*Exercise set*:
A – In the voice-over article, how many key steps does it offer a beginner writing a voice over for the first time?
B – Drawing only on the voice-over article, explain why some writers fail to write the perfect voice over.
C – Continue the voice-over article from the point where it stops.

How to Do a Voice Over
You’ve written a story. You’ve edited it, spent some time revising, and proofreading it to make sure there are no errors. But how does it flow? How does that tiny little voice in your head narrate what your eyes perceive? Because at the end of the day, if you’re wondering how to do a voiceover, you’re basically wondering how your story reads.
Think of yourself when reading a book, a story, or even a scientific article. You’re looking for words and elements that enable your internal voice to express emotions, add color, or create full scenes. This is what a good voice over does. It paints a picture.
If you’re looking for advice on how to do a voice over, there are two separate questions you’re basically asking: First, how to write a voice over and, second, how to produce a voice-over track. Luckily, this article covers both.
Keep reading and learn how you can create the perfect voice over for creative, commercial, or fun use. Let’s dive right into it.
How to Do a Voice Over - Part 1: Writing the Script
The truth is you don’t need to be a professional writer to write an engaging voice-over script. You just need to think like a human being and be able to form sentences that go well together.
Of course, a professional script writer will be able to play with words and craft narratives that will hook their audience’s attention right off the bat, but for a beginner looking for tips on how to write a voice over for the first time, there are seven key steps.
Here they are:
1. Write exactly as you speak
Some writers fail to write the perfect voice over because they’re trying to use fancy words that people don’t use in their everyday conversations. When you’re building your voice over script, you need to act as if you were speaking to someone — not like you’re reading.

*Data shown*:
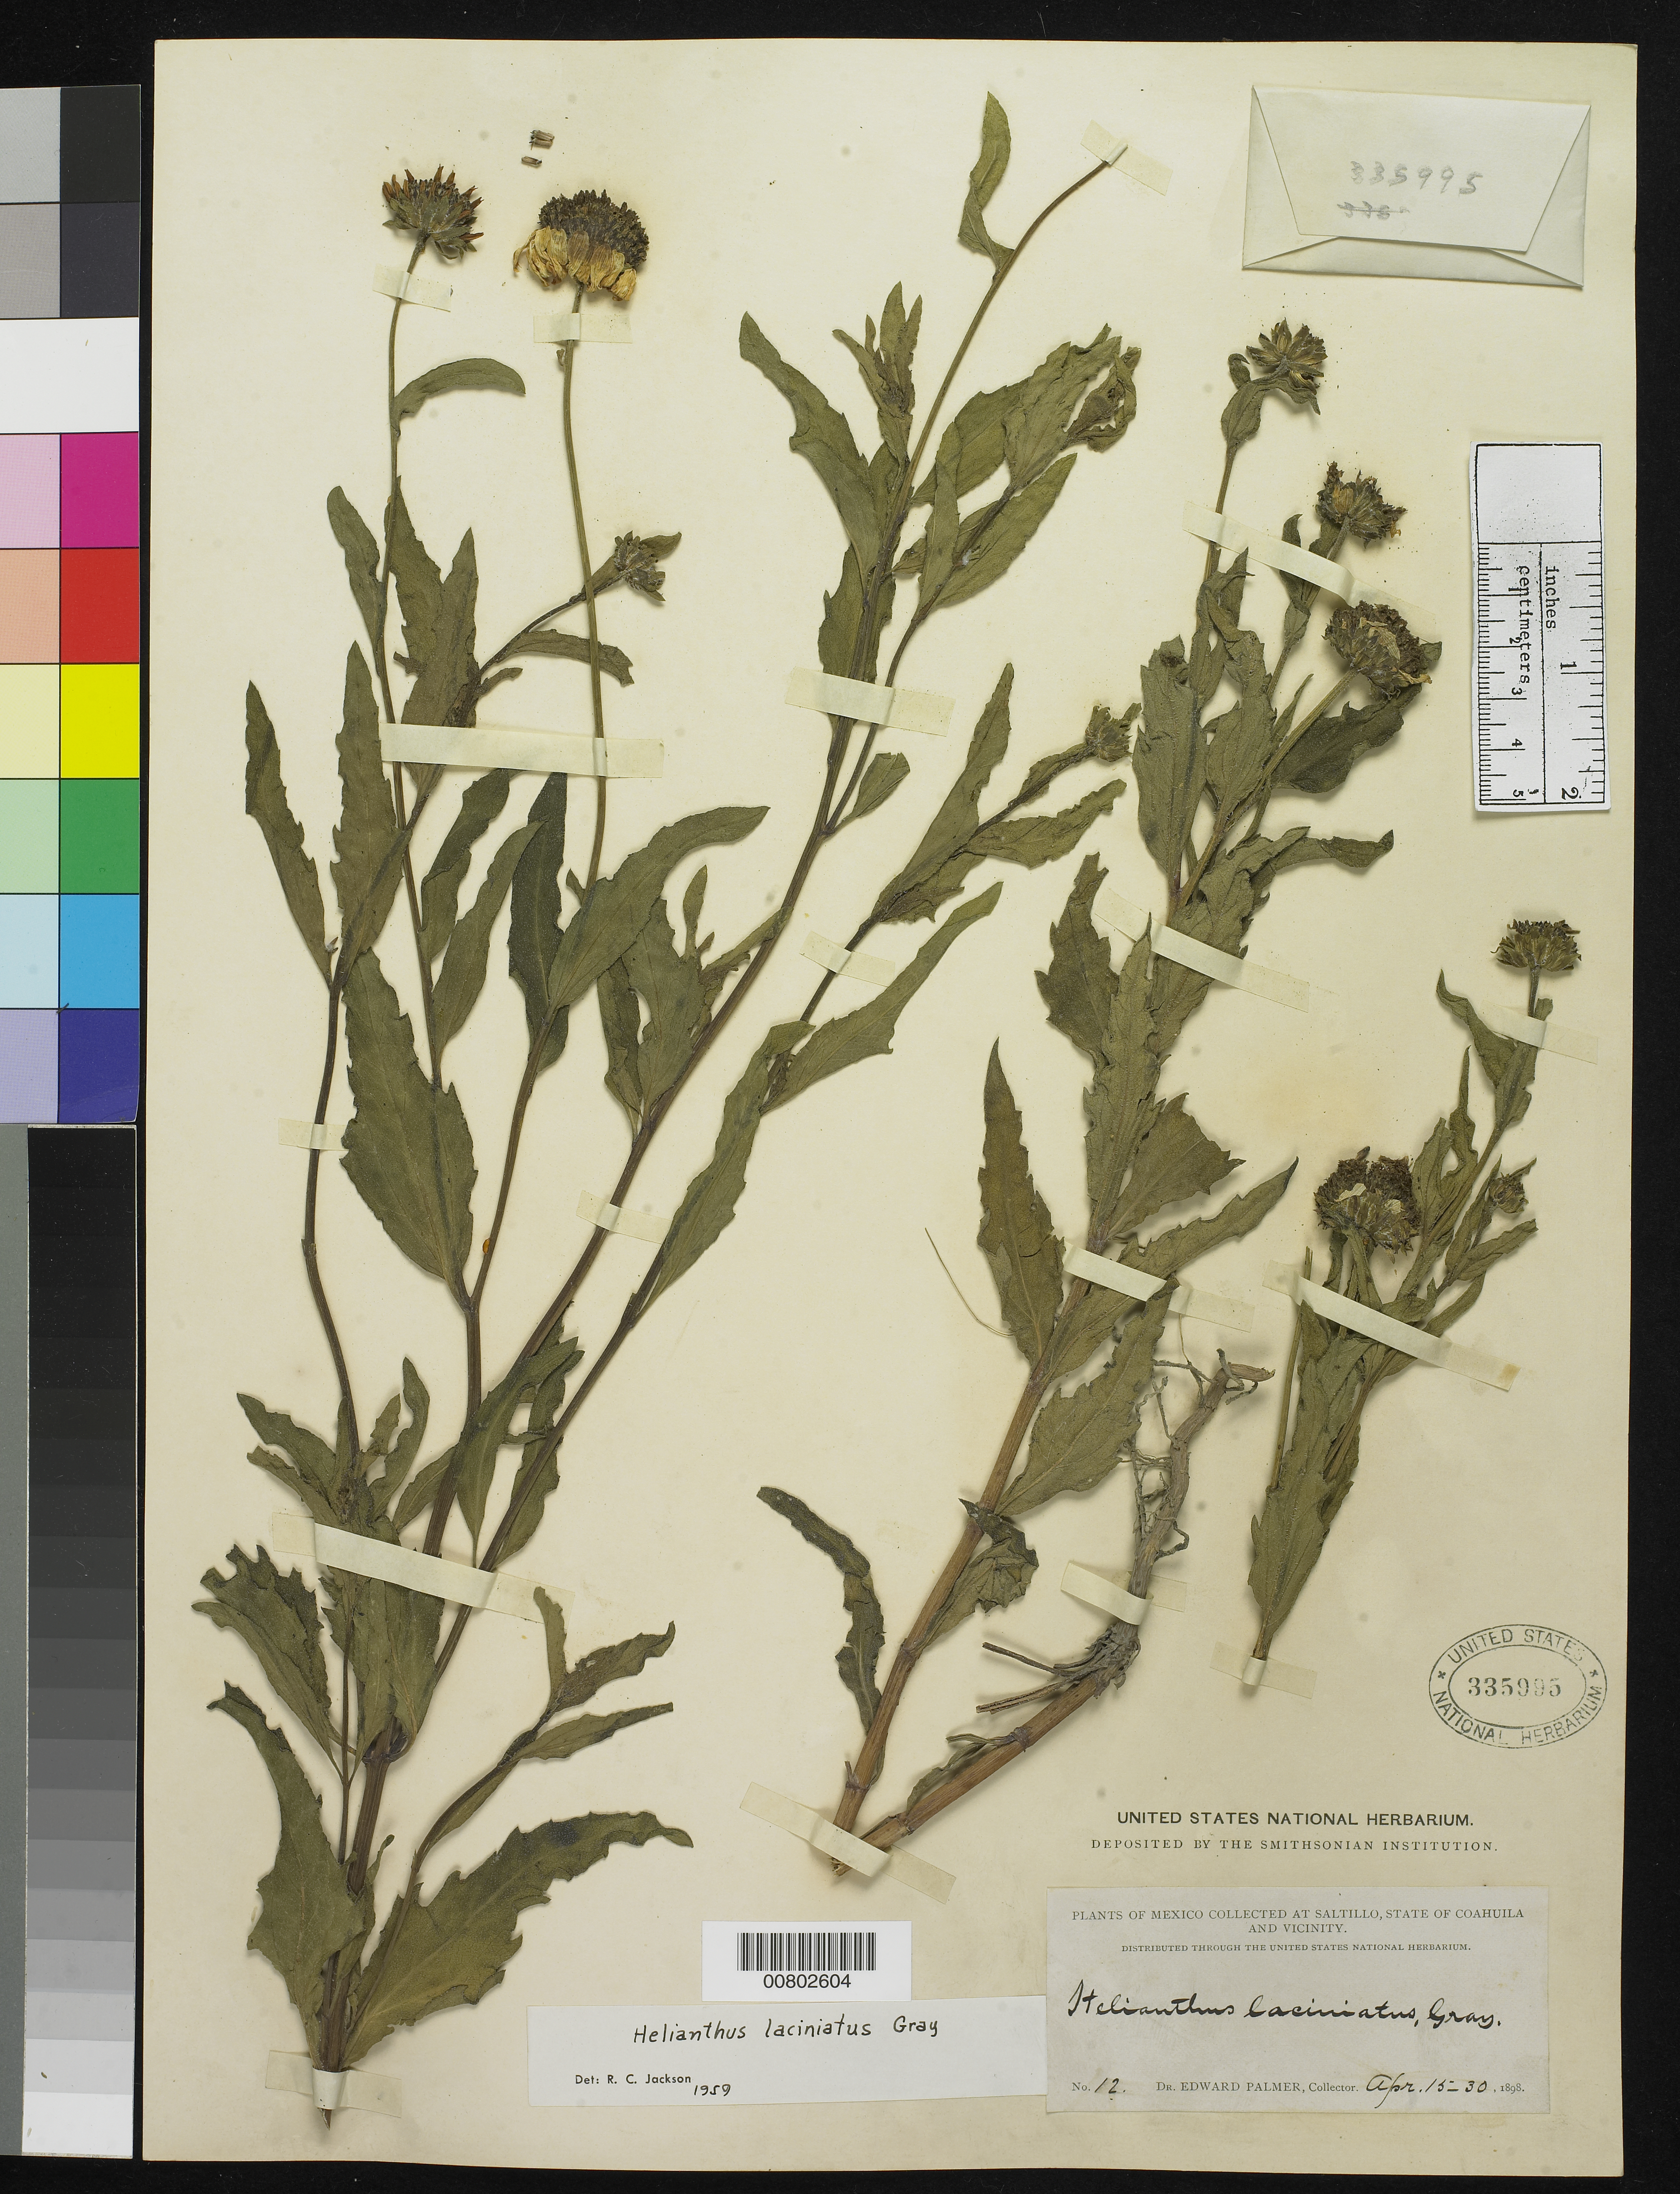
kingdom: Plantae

*Answers to the tasks*:
A – Seven.

B – They try to use fancy words that people don't use in everyday conversation. The article says a voice-over script should be written as if you were speaking to someone, not as if you were reading.

C –
This simple trick will allow you to write in a more conversational, direct way that will not come off too scripted. Because, and this is a huge tip for everyone who’s wondering how to do a voice over, scripts shouldn’t sound like scripts at all.
Also, make sure you use active voice. Passive voice will sound too academic and less direct because it creates some extra distance between the subject and the object, the narrator and the listener.
2. Cut to the chase
No one’s got time to waste. Like it or not, we live in a fast-paced world that demands creators to grab their audience’s attention in an instant by keeping it simple and getting to the point quickly.
To get some inspiration on how to make your voice over more direct, you can listen to radio commercials. Radio ads usually focus on one key message, and they repeat it until it’s established in the listener’s mind. The formula is quite simple: You say it once, explain it, and then repeat it. As a matter of fact, this is a common practice among the YouTube community with YouTubers welcoming their viewers and getting on with it fast.
Another way to make sure that you cut to the chase quickly is to use short sentences because it feels closer to the way we speak in everyday life. Avoid adverbs, stay away from jargon language, use quick, concise, and straightforward verbs, and you’ll be good to go.
3. Use your “voice-over voice”
We all have a voice-over voice. It lives in our heads and always appears when we read. It might sound serious when you read a dramatic literary scene or an academic paper. It might sound funny and cheerful when you read something fun. In any case, you need to channel that voice when writing your script and adjust it to your genre because it will allow you to write as if that voice was talking.
Here’s the thing, though.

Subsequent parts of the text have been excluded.